Beverly Cleary, Author of the Ramona Quimby Series, Has Died at Age 104
Beverly Cleary died on March 25 at age 104, according to a statement posted by HarperCollins. The beloved children's book author was responsible for creating some of the most well-known characters in children's literature, including Ramona Quimby, Beezus Quimby, Ralph S. Mouse, and more. Beverly died in Carmel, CA, where she'd lived since the 1960s, and is survived by her two children, Malcolm and Marianne, three grandchildren, and one great-grandchild.
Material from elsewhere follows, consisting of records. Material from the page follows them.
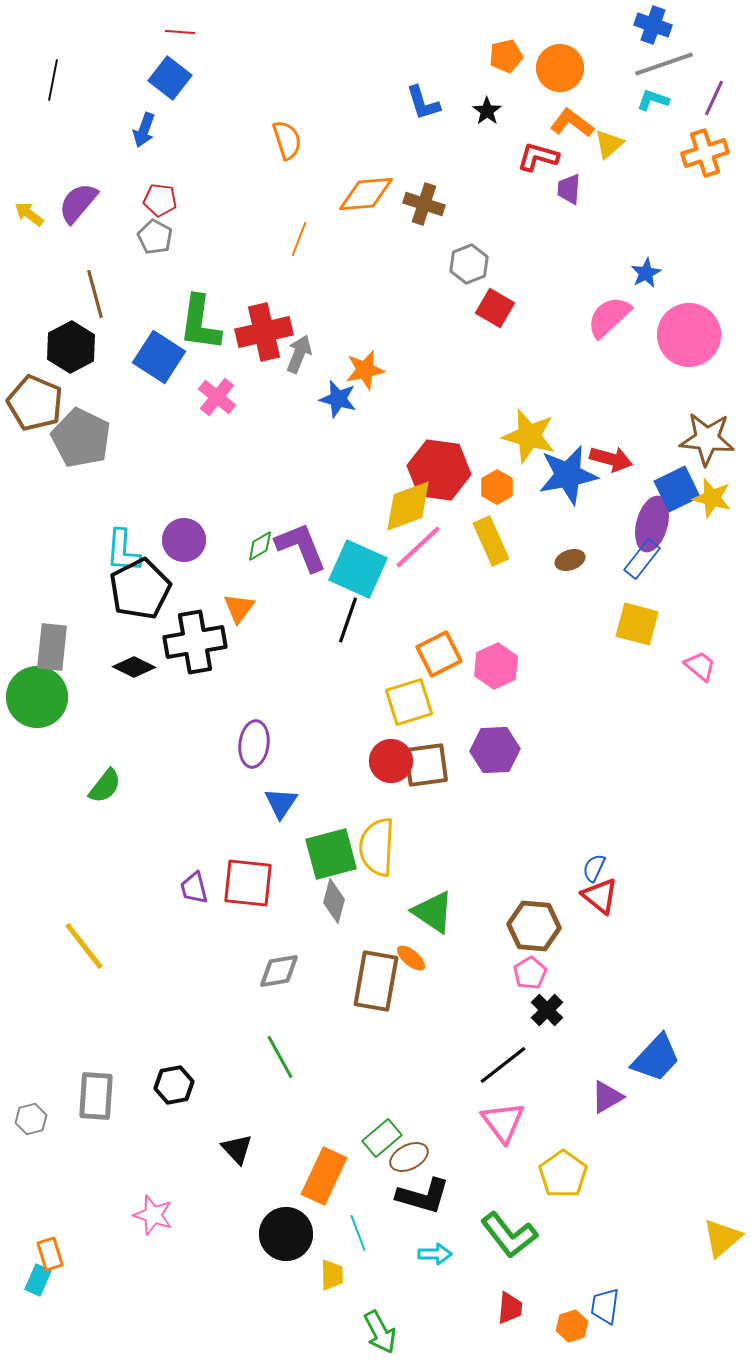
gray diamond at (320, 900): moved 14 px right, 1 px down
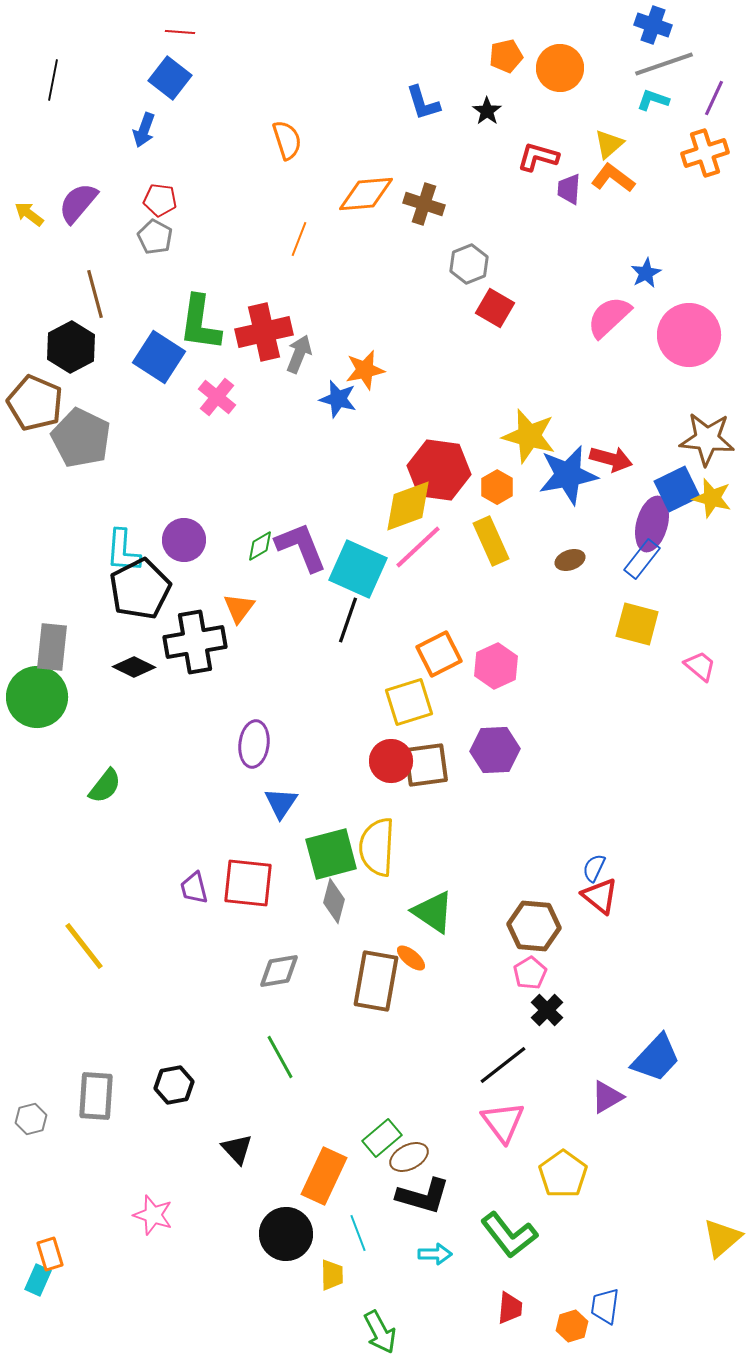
orange L-shape at (572, 123): moved 41 px right, 55 px down
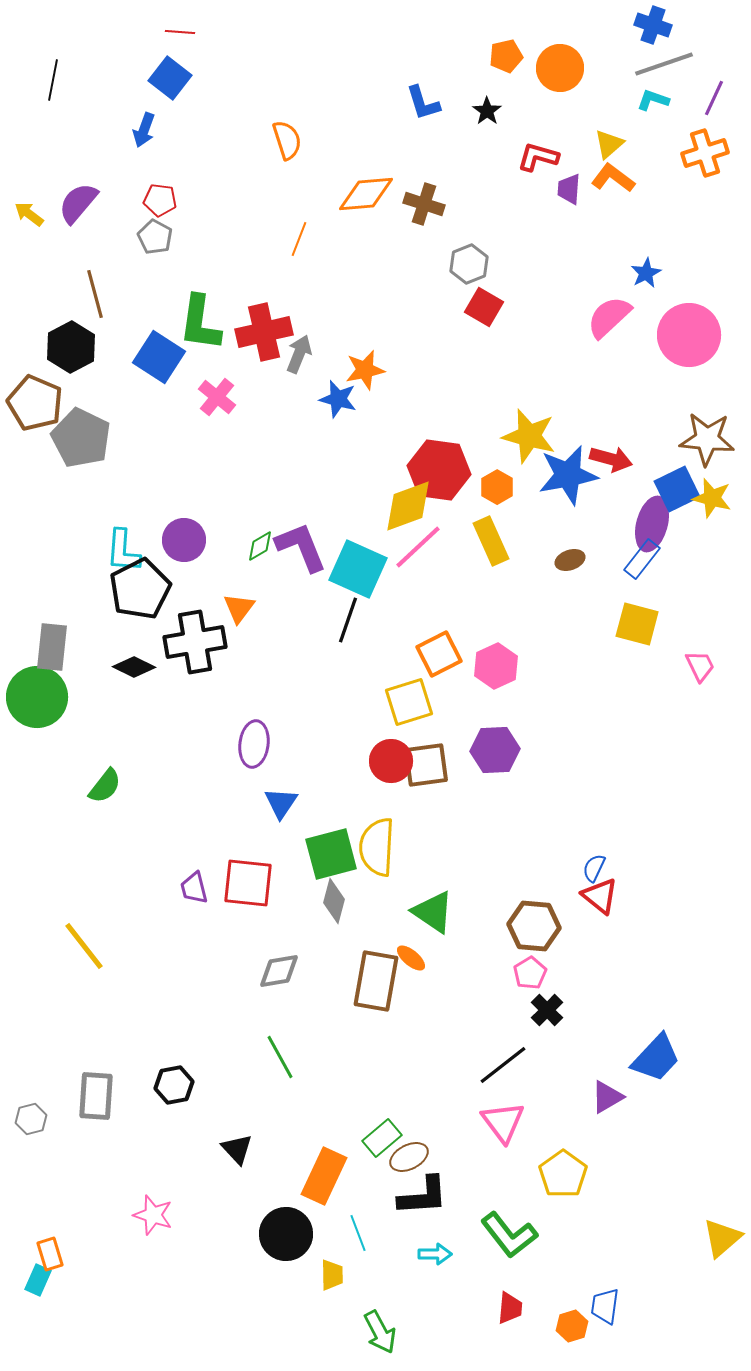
red square at (495, 308): moved 11 px left, 1 px up
pink trapezoid at (700, 666): rotated 24 degrees clockwise
black L-shape at (423, 1196): rotated 20 degrees counterclockwise
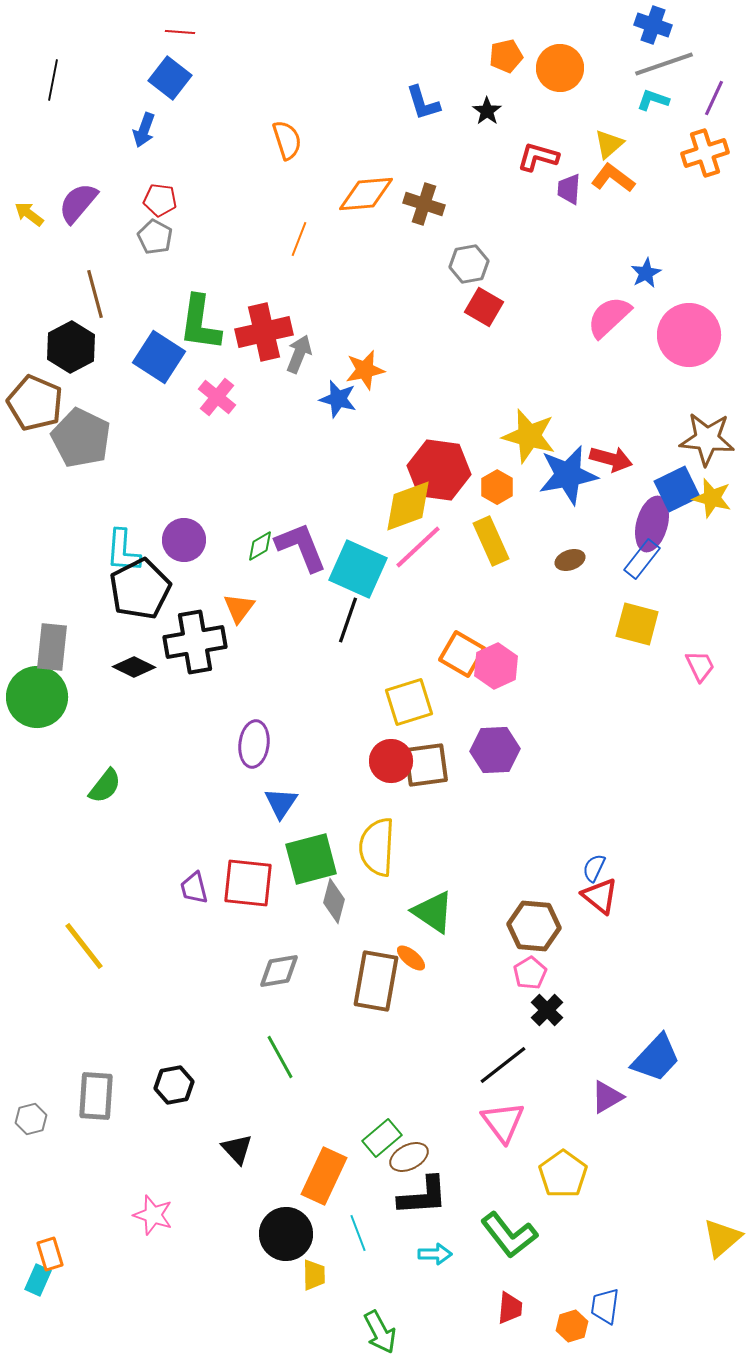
gray hexagon at (469, 264): rotated 12 degrees clockwise
orange square at (439, 654): moved 23 px right; rotated 33 degrees counterclockwise
green square at (331, 854): moved 20 px left, 5 px down
yellow trapezoid at (332, 1275): moved 18 px left
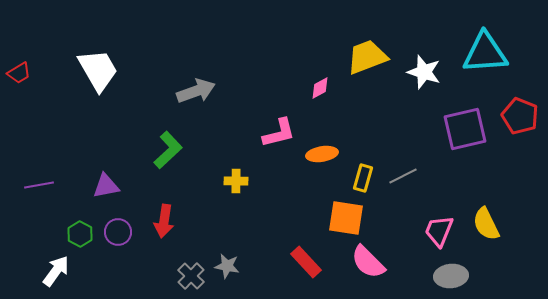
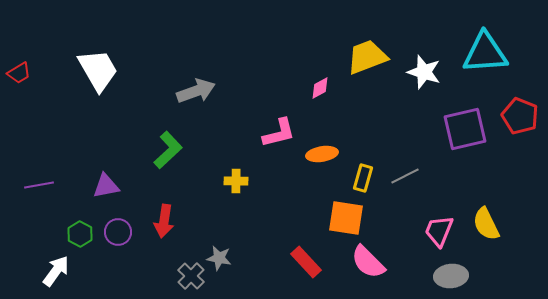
gray line: moved 2 px right
gray star: moved 8 px left, 8 px up
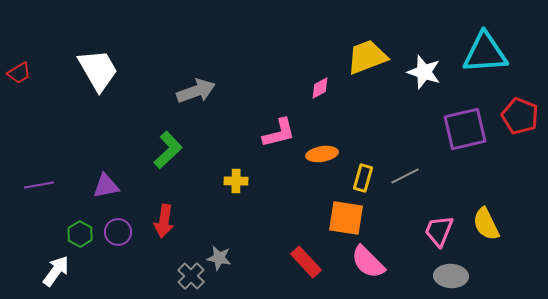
gray ellipse: rotated 8 degrees clockwise
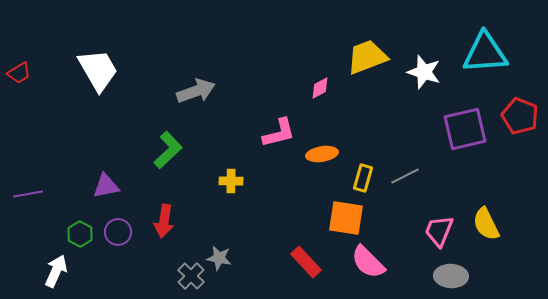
yellow cross: moved 5 px left
purple line: moved 11 px left, 9 px down
white arrow: rotated 12 degrees counterclockwise
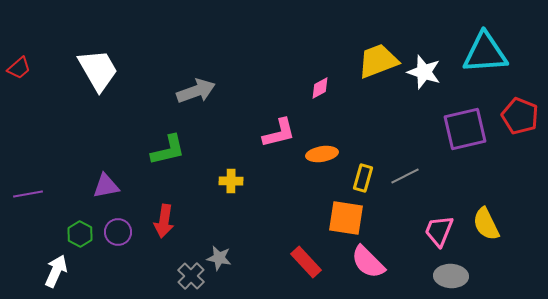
yellow trapezoid: moved 11 px right, 4 px down
red trapezoid: moved 5 px up; rotated 10 degrees counterclockwise
green L-shape: rotated 30 degrees clockwise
"We are saddened to share that Beverly Cleary, one of the most beloved children's books authors of all time, passed away yesterday, March 25, at 104 years old," Suzanne Murphy, president and publisher of HarperCollins Children's Books, said in a statement. "Looking back, Beverly would often say, 'I've had a lucky life,' and generations of readers count themselves lucky, too lucky to have the very real characters she created, including Henry Huggins, Ramona and Beezus Quimby, and Ralph S. Mouse, as true friends who helped shape their growing-up years." After hearing of Beverly's death, one Facebook commenter wrote, "The first author I ever loved. May you rest in well-deserved peace. Thank you for everything you have given to millions of budding readers."
Beverly's 55-year career as an author kicked off in 1950 with the release of Henry Huggins, through which she began to set a standard for realistic children's fiction via her authentic storybook characters. Her books have since sold more than 85 million copies and have been translated into 29 different languages. During her lifetime, Cleary was honored with the American Library Association's 1975 Laura Ingalls Wilder Award, the Catholic Library Association's 1980 Regina Medal, and the University of Southern Mississippi's 1982 Silver Medallion, among several other awards. In 1984, she was the United States author nominee for the international Hans Christian Andersen Award and she was named a "Living Legend" by the Library of Congress in 2000.
Donations in Beverly's name can be made to the Library Foundation of Portland, or the Information School at the University of Washington.